Oups, j'ai fait une bêtise...
[Carl & James]

Résigné James poussa la porte du bureau de Carl. Il n’était pas particulièrement inquiet. Il avait même cette posture, cette attitude très désinvolte alors qu’il posait son premier pied sur le sol du repère de l’un des membres du conseil. Une désinvolture que beaucoup de professeur lui reprochait allant jusqu’à dire qu’il était tout bonnement qu'elle était irrespectueux. En l’occurrence, ça faisait simplement ni chaud ni froid à James de se faire réprimander ainsi. Ce n’était pas comme s’il avait fait réellement quelques choses de mal. Alors évidement, il prenait, comme à son habitude, les choses à la légère. Carl Londubat. Certainement pas le pire membre du conseil qui, depuis la mort de Dumbledore, siégeait à la tête de Poudlard, mais pas son préféré non plus. Au début, James s’était trouvé intrigué par cette idée de conseil. De ne pas mettre une seule personne à la tête de l’école mais un groupe. Il avait ri de l’idée, arguant à qui voulait l’entendre que ça ne fonctionnerait pas. Et comment pourrait-il en être autrement ? Comment sept personnes si différentes pouvaient gérer Pourdlard ? Certes la perte d’un homme comme Dumbledore était épouvantable, mais James n’en démordait pas, sa directrice de maison et anciennement directrice adjointe aurait très bien remplit le rôle.

Mais ils en avaient décidé autrement. A la place, il écopait d’un sordide avocat, nul autre que le père de Sirius. Assurément que le garçon avait tiré une sale grimace à sa nomination, mais l’idée de lui pourrir la vie lui avait redonné un gain d’énergie. Et puis il y avait Yaxley, un homme avec une réputation des plus douteuses si on écoutait les rumeurs. Samuels également, qui d’après Sirius aurait renié sa famille, ce qui lui valait alors un petit respect dans le cercle des maraudeurs.
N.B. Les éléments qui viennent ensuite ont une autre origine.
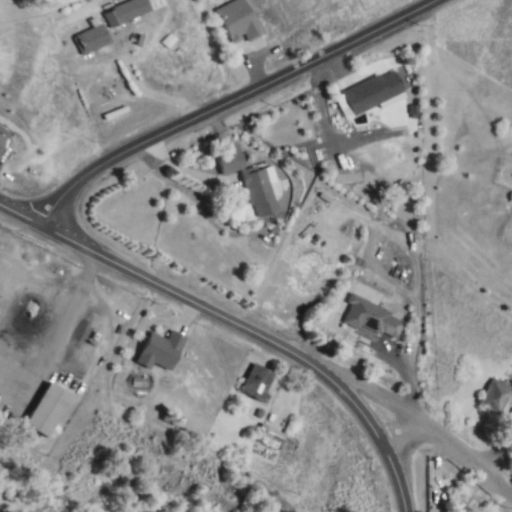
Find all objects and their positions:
building: (129, 10)
building: (131, 10)
building: (235, 19)
building: (239, 20)
building: (92, 38)
building: (90, 40)
building: (167, 40)
building: (370, 94)
building: (369, 95)
road: (232, 102)
building: (2, 139)
building: (2, 141)
building: (229, 161)
building: (229, 161)
road: (190, 172)
building: (259, 189)
building: (260, 191)
building: (371, 318)
building: (372, 318)
road: (236, 324)
building: (160, 350)
building: (161, 350)
building: (256, 382)
building: (257, 383)
building: (494, 396)
building: (495, 397)
building: (47, 409)
building: (48, 410)
road: (410, 411)
road: (411, 432)
building: (266, 435)
building: (268, 437)
road: (497, 449)
building: (460, 509)
building: (461, 510)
Diggory, lui c’était plus compliqué. C'était tout simplement le père de Charles, un camarade qu’il haïssait pour s’être attiré les sourires de Lily. Il haïssait le fils. Il haïssait donc le père. Stupide raisonnement, mais James n'était pas très réfléchit parfois. S’il avait voulu être vraiment honnête, il n’aurait pas eu grand-chose à lui reprocher. Sauf d’avoir mis au monde Charles. Enfin, deux femmes venaient compléter la bande. Brönt et McKinnon. Deux femmes aux charmes plus qu’affirmés. Et si elles étaient tant appréciées par les élèves, aucun ne doute que c’était pour leur physique, au moins en grande partie. Mais ça n’atteignait pas le brun qui ne voyait la beauté que dans les reflets auburn de sa chère préfet-en-chef. Pour être à la tête d’une entreprise de Quidditch et être –et c’était la seule– issus de la maison de Gryffondor, c’était Brönt que James préférait dans la bande des sept. Mais cela ne voulait pas dire grand-chose compte tenu de son mépris pour cette tentative de groupe cohésif à la tête de l’école.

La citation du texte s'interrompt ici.